One of my favorite activities is to walk around the campus and check in on some of the residents who may be in crisis. At times, these children are highly agitated and unable to really interact. Inevitably over time and with the fine care that they receive from staff, you see their behavior improve and demeanor change from being withdrawn to engaged. Just the other day I visited with one of our residents who was supposedly on “independent study,” but actually on a suspension from the public school she attends. She sat with a staff member, withdrawn and indeed defiantly refusing to do any school work.

Today as I did my rounds, I am happy to report that she was actually doing some school work and interacting well with staff. What a difference a few days can make; often the progress is slow but with each day, this young girl will improve and eventually return to school.
The one thing that always encourages me, in spite of the many challenges we confront to provide services to vulnerable children and families, is their resiliency. Over and over again in more that twenty years working in child welfare, I see children respond to the services offered to them and rebound to be able to move beyond the trauma or crisis to be well functioning individuals.

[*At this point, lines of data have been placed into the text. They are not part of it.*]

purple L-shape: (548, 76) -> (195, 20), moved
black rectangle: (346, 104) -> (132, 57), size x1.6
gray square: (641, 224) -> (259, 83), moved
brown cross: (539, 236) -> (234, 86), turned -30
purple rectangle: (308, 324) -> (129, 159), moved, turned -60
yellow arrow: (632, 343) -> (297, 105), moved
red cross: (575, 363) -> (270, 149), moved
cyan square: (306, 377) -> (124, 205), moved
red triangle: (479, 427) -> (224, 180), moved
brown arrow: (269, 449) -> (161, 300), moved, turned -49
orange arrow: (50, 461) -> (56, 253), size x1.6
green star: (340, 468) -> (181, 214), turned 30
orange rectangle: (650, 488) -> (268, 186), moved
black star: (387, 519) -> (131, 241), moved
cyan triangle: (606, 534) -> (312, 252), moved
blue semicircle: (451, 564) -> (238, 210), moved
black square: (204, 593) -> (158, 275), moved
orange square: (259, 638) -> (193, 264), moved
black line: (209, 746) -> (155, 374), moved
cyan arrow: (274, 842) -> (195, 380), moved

Like the children and youth we serve, it is important for us to be an organization that is resilient.  Recently, I attended a workshop sponsored by the Child Welfare League of America entitled, “Building Resilient Organizations.” Organizational resiliency is defined by how successfully we adapt to change. In an environment where there are numerous factors impacting how we operate, it is important for us to be able to accommodate multiple stressors while not losing sight of our mission. We also must be resourceful in order to address challenges successfully, and from constraints, identify solutions and opportunities. This agility and innovation ultimately must be reflected on how we organize ourselves to be most effective, shedding, if necessary, structures and systems that no longer serve well.
In almost a hundred years, Hillsides has been very resilient, adapting and changing while never losing sight of its mission to be a “place” for children, youth and their families to be restored to well being. Like the children we serve, success is determined by how resilient, agile and how resourceful we are.